Langkawi: Langkawi is the ‘Jewel of Kedah’. With pristine beaches and a duty-free status, the island is a top spot for anyone backpacking in Malaysia. Head to one of Pantai Cenang’s beach-side bungalows and enjoy a cocktail on the beach overlooking the sea for a few dollars. Spend at least 48 hours in Langkawi.
Penang: George Town, Penang Island’s capital, consistently rates as a backpacker haven. The colonial core, elegant architecture, cheap and delicious street food, and a less crowded feel compared to Kuala Lumpur are just a few reasons for its popularity. Enjoy the street art, visit both Buddhist and Hindu temples and hike Penang Hill.
Sabah: Sabah grows in popularity among those backpacking in Malaysia for ecotourism. Boasting vast areas of untouched primary rainforest, world-class diving spots and Malaysia’s tallest mountain, Gunung Kinabalu, the state in Malaysian Borneo won’t disappoint. Take river cruises to see Proboscis Monkeys and head into the jungle to find orangutans.
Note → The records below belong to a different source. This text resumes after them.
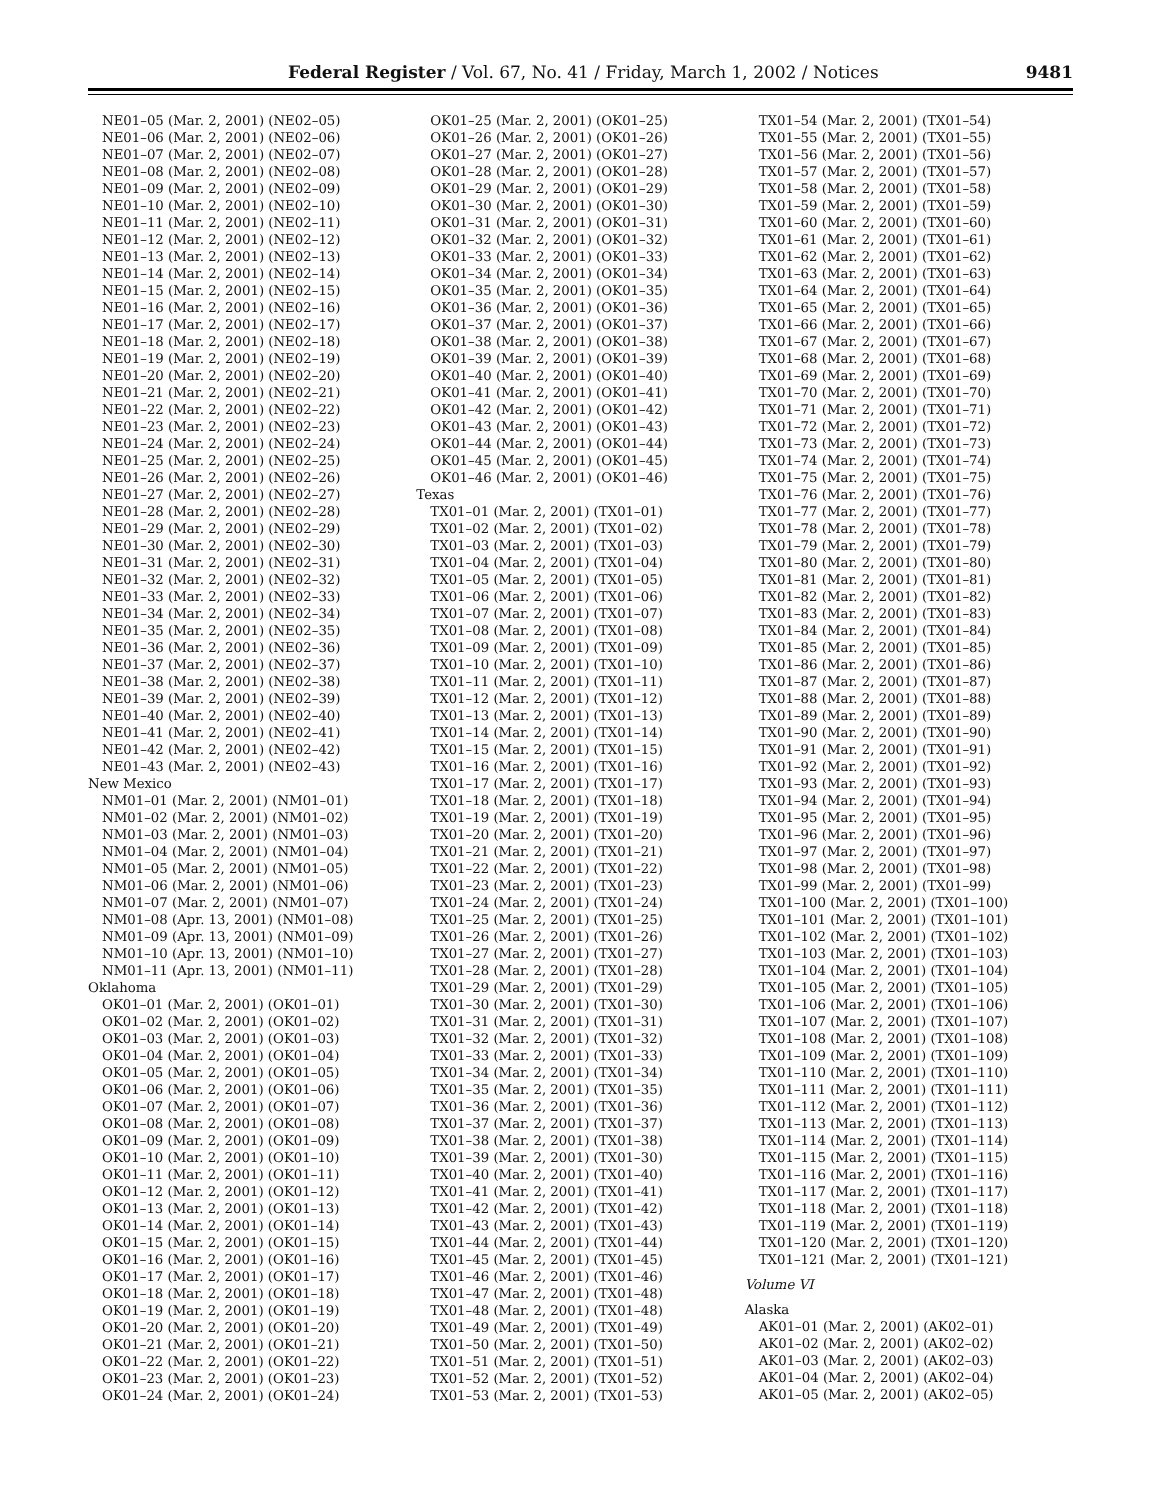Federal Register / Vol. 67, No. 41 / Friday, March 1, 2002 / Notices 9481
NE01–05 (Mar. 2, 2001) (NE02–05)
NE01–06 (Mar. 2, 2001) (NE02–06)
NE01–07 (Mar. 2, 2001) (NE02–07)
NE01–08 (Mar. 2, 2001) (NE02–08)
NE01–09 (Mar. 2, 2001) (NE02–09)
NE01–10 (Mar. 2, 2001) (NE02–10)
NE01–11 (Mar. 2, 2001) (NE02–11)
NE01–12 (Mar. 2, 2001) (NE02–12)
NE01–13 (Mar. 2, 2001) (NE02–13)
NE01–14 (Mar. 2, 2001) (NE02–14)
NE01–15 (Mar. 2, 2001) (NE02–15)
NE01–16 (Mar. 2, 2001) (NE02–16)
NE01–17 (Mar. 2, 2001) (NE02–17)
NE01–18 (Mar. 2, 2001) (NE02–18)
NE01–19 (Mar. 2, 2001) (NE02–19)
NE01–20 (Mar. 2, 2001) (NE02–20)
NE01–21 (Mar. 2, 2001) (NE02–21)
NE01–22 (Mar. 2, 2001) (NE02–22)
NE01–23 (Mar. 2, 2001) (NE02–23)
NE01–24 (Mar. 2, 2001) (NE02–24)
NE01–25 (Mar. 2, 2001) (NE02–25)
NE01–26 (Mar. 2, 2001) (NE02–26)
NE01–27 (Mar. 2, 2001) (NE02–27)
NE01–28 (Mar. 2, 2001) (NE02–28)
NE01–29 (Mar. 2, 2001) (NE02–29)
NE01–30 (Mar. 2, 2001) (NE02–30)
NE01–31 (Mar. 2, 2001) (NE02–31)
NE01–32 (Mar. 2, 2001) (NE02–32)
NE01–33 (Mar. 2, 2001) (NE02–33)
NE01–34 (Mar. 2, 2001) (NE02–34)
NE01–35 (Mar. 2, 2001) (NE02–35)
NE01–36 (Mar. 2, 2001) (NE02–36)
NE01–37 (Mar. 2, 2001) (NE02–37)
NE01–38 (Mar. 2, 2001) (NE02–38)
NE01–39 (Mar. 2, 2001) (NE02–39)
NE01–40 (Mar. 2, 2001) (NE02–40)
NE01–41 (Mar. 2, 2001) (NE02–41)
NE01–42 (Mar. 2, 2001) (NE02–42)
NE01–43 (Mar. 2, 2001) (NE02–43)
New Mexico
NM01–01 (Mar. 2, 2001) (NM01–01)
NM01–02 (Mar. 2, 2001) (NM01–02)
NM01–03 (Mar. 2, 2001) (NM01–03)
NM01–04 (Mar. 2, 2001) (NM01–04)
NM01–05 (Mar. 2, 2001) (NM01–05)
NM01–06 (Mar. 2, 2001) (NM01–06)
NM01–07 (Mar. 2, 2001) (NM01–07)
NM01–08 (Apr. 13, 2001) (NM01–08)
NM01–09 (Apr. 13, 2001) (NM01–09)
NM01–10 (Apr. 13, 2001) (NM01–10)
NM01–11 (Apr. 13, 2001) (NM01–11)
Oklahoma
OK01–01 (Mar. 2, 2001) (OK01–01)
OK01–02 (Mar. 2, 2001) (OK01–02)
OK01–03 (Mar. 2, 2001) (OK01–03)
OK01–04 (Mar. 2, 2001) (OK01–04)
OK01–05 (Mar. 2, 2001) (OK01–05)
OK01–06 (Mar. 2, 2001) (OK01–06)
OK01–07 (Mar. 2, 2001) (OK01–07)
OK01–08 (Mar. 2, 2001) (OK01–08)
OK01–09 (Mar. 2, 2001) (OK01–09)
OK01–10 (Mar. 2, 2001) (OK01–10)
OK01–11 (Mar. 2, 2001) (OK01–11)
OK01–12 (Mar. 2, 2001) (OK01–12)
OK01–13 (Mar. 2, 2001) (OK01–13)
OK01–14 (Mar. 2, 2001) (OK01–14)
OK01–15 (Mar. 2, 2001) (OK01–15)
OK01–16 (Mar. 2, 2001) (OK01–16)
OK01–17 (Mar. 2, 2001) (OK01–17)
OK01–18 (Mar. 2, 2001) (OK01–18)
OK01–19 (Mar. 2, 2001) (OK01–19)
OK01–20 (Mar. 2, 2001) (OK01–20)
OK01–21 (Mar. 2, 2001) (OK01–21)
OK01–22 (Mar. 2, 2001) (OK01–22)
OK01–23 (Mar. 2, 2001) (OK01–23)
OK01–24 (Mar. 2, 2001) (OK01–24)
OK01–25 (Mar. 2, 2001) (OK01–25)
OK01–26 (Mar. 2, 2001) (OK01–26)
OK01–27 (Mar. 2, 2001) (OK01–27)
OK01–28 (Mar. 2, 2001) (OK01–28)
OK01–29 (Mar. 2, 2001) (OK01–29)
OK01–30 (Mar. 2, 2001) (OK01–30)
OK01–31 (Mar. 2, 2001) (OK01–31)
OK01–32 (Mar. 2, 2001) (OK01–32)
OK01–33 (Mar. 2, 2001) (OK01–33)
OK01–34 (Mar. 2, 2001) (OK01–34)
OK01–35 (Mar. 2, 2001) (OK01–35)
OK01–36 (Mar. 2, 2001) (OK01–36)
OK01–37 (Mar. 2, 2001) (OK01–37)
OK01–38 (Mar. 2, 2001) (OK01–38)
OK01–39 (Mar. 2, 2001) (OK01–39)
OK01–40 (Mar. 2, 2001) (OK01–40)
OK01–41 (Mar. 2, 2001) (OK01–41)
OK01–42 (Mar. 2, 2001) (OK01–42)
OK01–43 (Mar. 2, 2001) (OK01–43)
OK01–44 (Mar. 2, 2001) (OK01–44)
OK01–45 (Mar. 2, 2001) (OK01–45)
OK01–46 (Mar. 2, 2001) (OK01–46)
Texas
TX01–01 (Mar. 2, 2001) (TX01–01)
TX01–02 (Mar. 2, 2001) (TX01–02)
TX01–03 (Mar. 2, 2001) (TX01–03)
TX01–04 (Mar. 2, 2001) (TX01–04)
TX01–05 (Mar. 2, 2001) (TX01–05)
TX01–06 (Mar. 2, 2001) (TX01–06)
TX01–07 (Mar. 2, 2001) (TX01–07)
TX01–08 (Mar. 2, 2001) (TX01–08)
TX01–09 (Mar. 2, 2001) (TX01–09)
TX01–10 (Mar. 2, 2001) (TX01–10)
TX01–11 (Mar. 2, 2001) (TX01–11)
TX01–12 (Mar. 2, 2001) (TX01–12)
TX01–13 (Mar. 2, 2001) (TX01–13)
TX01–14 (Mar. 2, 2001) (TX01–14)
TX01–15 (Mar. 2, 2001) (TX01–15)
TX01–16 (Mar. 2, 2001) (TX01–16)
TX01–17 (Mar. 2, 2001) (TX01–17)
TX01–18 (Mar. 2, 2001) (TX01–18)
TX01–19 (Mar. 2, 2001) (TX01–19)
TX01–20 (Mar. 2, 2001) (TX01–20)
TX01–21 (Mar. 2, 2001) (TX01–21)
TX01–22 (Mar. 2, 2001) (TX01–22)
TX01–23 (Mar. 2, 2001) (TX01–23)
TX01–24 (Mar. 2, 2001) (TX01–24)
TX01–25 (Mar. 2, 2001) (TX01–25)
TX01–26 (Mar. 2, 2001) (TX01–26)
TX01–27 (Mar. 2, 2001) (TX01–27)
TX01–28 (Mar. 2, 2001) (TX01–28)
TX01–29 (Mar. 2, 2001) (TX01–29)
TX01–30 (Mar. 2, 2001) (TX01–30)
TX01–31 (Mar. 2, 2001) (TX01–31)
TX01–32 (Mar. 2, 2001) (TX01–32)
TX01–33 (Mar. 2, 2001) (TX01–33)
TX01–34 (Mar. 2, 2001) (TX01–34)
TX01–35 (Mar. 2, 2001) (TX01–35)
TX01–36 (Mar. 2, 2001) (TX01–36)
TX01–37 (Mar. 2, 2001) (TX01–37)
TX01–38 (Mar. 2, 2001) (TX01–38)
TX01–39 (Mar. 2, 2001) (TX01–30)
TX01–40 (Mar. 2, 2001) (TX01–40)
TX01–41 (Mar. 2, 2001) (TX01–41)
TX01–42 (Mar. 2, 2001) (TX01–42)
TX01–43 (Mar. 2, 2001) (TX01–43)
TX01–44 (Mar. 2, 2001) (TX01–44)
TX01–45 (Mar. 2, 2001) (TX01–45)
TX01–46 (Mar. 2, 2001) (TX01–46)
TX01–47 (Mar. 2, 2001) (TX01–48)
TX01–48 (Mar. 2, 2001) (TX01–48)
TX01–49 (Mar. 2, 2001) (TX01–49)
TX01–50 (Mar. 2, 2001) (TX01–50)
TX01–51 (Mar. 2, 2001) (TX01–51)
TX01–52 (Mar. 2, 2001) (TX01–52)
TX01–53 (Mar. 2, 2001) (TX01–53)
TX01–54 (Mar. 2, 2001) (TX01–54)
TX01–55 (Mar. 2, 2001) (TX01–55)
TX01–56 (Mar. 2, 2001) (TX01–56)
TX01–57 (Mar. 2, 2001) (TX01–57)
TX01–58 (Mar. 2, 2001) (TX01–58)
TX01–59 (Mar. 2, 2001) (TX01–59)
TX01–60 (Mar. 2, 2001) (TX01–60)
TX01–61 (Mar. 2, 2001) (TX01–61)
TX01–62 (Mar. 2, 2001) (TX01–62)
TX01–63 (Mar. 2, 2001) (TX01–63)
TX01–64 (Mar. 2, 2001) (TX01–64)
TX01–65 (Mar. 2, 2001) (TX01–65)
TX01–66 (Mar. 2, 2001) (TX01–66)
TX01–67 (Mar. 2, 2001) (TX01–67)
TX01–68 (Mar. 2, 2001) (TX01–68)
TX01–69 (Mar. 2, 2001) (TX01–69)
TX01–70 (Mar. 2, 2001) (TX01–70)
TX01–71 (Mar. 2, 2001) (TX01–71)
TX01–72 (Mar. 2, 2001) (TX01–72)
TX01–73 (Mar. 2, 2001) (TX01–73)
TX01–74 (Mar. 2, 2001) (TX01–74)
TX01–75 (Mar. 2, 2001) (TX01–75)
TX01–76 (Mar. 2, 2001) (TX01–76)
TX01–77 (Mar. 2, 2001) (TX01–77)
TX01–78 (Mar. 2, 2001) (TX01–78)
TX01–79 (Mar. 2, 2001) (TX01–79)
TX01–80 (Mar. 2, 2001) (TX01–80)
TX01–81 (Mar. 2, 2001) (TX01–81)
TX01–82 (Mar. 2, 2001) (TX01–82)
TX01–83 (Mar. 2, 2001) (TX01–83)
TX01–84 (Mar. 2, 2001) (TX01–84)
TX01–85 (Mar. 2, 2001) (TX01–85)
TX01–86 (Mar. 2, 2001) (TX01–86)
TX01–87 (Mar. 2, 2001) (TX01–87)
TX01–88 (Mar. 2, 2001) (TX01–88)
TX01–89 (Mar. 2, 2001) (TX01–89)
TX01–90 (Mar. 2, 2001) (TX01–90)
TX01–91 (Mar. 2, 2001) (TX01–91)
TX01–92 (Mar. 2, 2001) (TX01–92)
TX01–93 (Mar. 2, 2001) (TX01–93)
TX01–94 (Mar. 2, 2001) (TX01–94)
TX01–95 (Mar. 2, 2001) (TX01–95)
TX01–96 (Mar. 2, 2001) (TX01–96)
TX01–97 (Mar. 2, 2001) (TX01–97)
TX01–98 (Mar. 2, 2001) (TX01–98)
TX01–99 (Mar. 2, 2001) (TX01–99)
TX01–100 (Mar. 2, 2001) (TX01–100)
TX01–101 (Mar. 2, 2001) (TX01–101)
TX01–102 (Mar. 2, 2001) (TX01–102)
TX01–103 (Mar. 2, 2001) (TX01–103)
TX01–104 (Mar. 2, 2001) (TX01–104)
TX01–105 (Mar. 2, 2001) (TX01–105)
TX01–106 (Mar. 2, 2001) (TX01–106)
TX01–107 (Mar. 2, 2001) (TX01–107)
TX01–108 (Mar. 2, 2001) (TX01–108)
TX01–109 (Mar. 2, 2001) (TX01–109)
TX01–110 (Mar. 2, 2001) (TX01–110)
TX01–111 (Mar. 2, 2001) (TX01–111)
TX01–112 (Mar. 2, 2001) (TX01–112)
TX01–113 (Mar. 2, 2001) (TX01–113)
TX01–114 (Mar. 2, 2001) (TX01–114)
TX01–115 (Mar. 2, 2001) (TX01–115)
TX01–116 (Mar. 2, 2001) (TX01–116)
TX01–117 (Mar. 2, 2001) (TX01–117)
TX01–118 (Mar. 2, 2001) (TX01–118)
TX01–119 (Mar. 2, 2001) (TX01–119)
TX01–120 (Mar. 2, 2001) (TX01–120)
TX01–121 (Mar. 2, 2001) (TX01–121)
Volume VI
Alaska
AK01–01 (Mar. 2, 2001) (AK02–01)
AK01–02 (Mar. 2, 2001) (AK02–02)
AK01–03 (Mar. 2, 2001) (AK02–03)
AK01–04 (Mar. 2, 2001) (AK02–04)
AK01–05 (Mar. 2, 2001) (AK02–05)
Pulau Pangkor: Perak’s Pangkor Island has a population of 30,000 along the Straits of Malacca. Secluded beaches, a laid-back atmosphere and few tourists give it an off-the-beaten-path feel in a beautiful location. But visit soon before it becomes another hotspot for backpackers in Malaysia.
Ipoh: Ipoh, the capital of Perak, is just a couple of hours north of Kuala Lumpur. The city has traditional shophouses, colonial architecture and several Buddhist temples carved into the surrounding limestone hills. The supposedly haunted Kellies Castle, a former mansion commissioned by an eccentric Scotsman, is nearby too.
Visit the jungle: Primary rainforest cover large areas of both Peninsular and Malaysian Borneo. From hiking in the hills surrounding Kuala Lumpur to spending a week in Sabah’s Danum Valley Conservation Reserve, having the chance to get hot and sticky in the rainforest is a must.
Climb Mount Kinabalu: Sabah’s Mount Kinabalu is the tallest in Malaysia at 4095 metres (13,435 feet). A sacred place for indigenous Kadazan-Dusun and a challenge for hiking and mountaineering enthusiasts, this two-day trek is a favourite bucket list experience in Malaysia. Arrange several months in advance as limited spots fill quickly.
Taste famous Malaysian dishes: And the easiest bucket list experience in Malaysia is to sample as many of the nation’s famous dishes. From nasi lemak, laksa and teh tarik with roti canai to Chinese noodle soup, rojak and satay, tasting the widely available and delicious food is a must.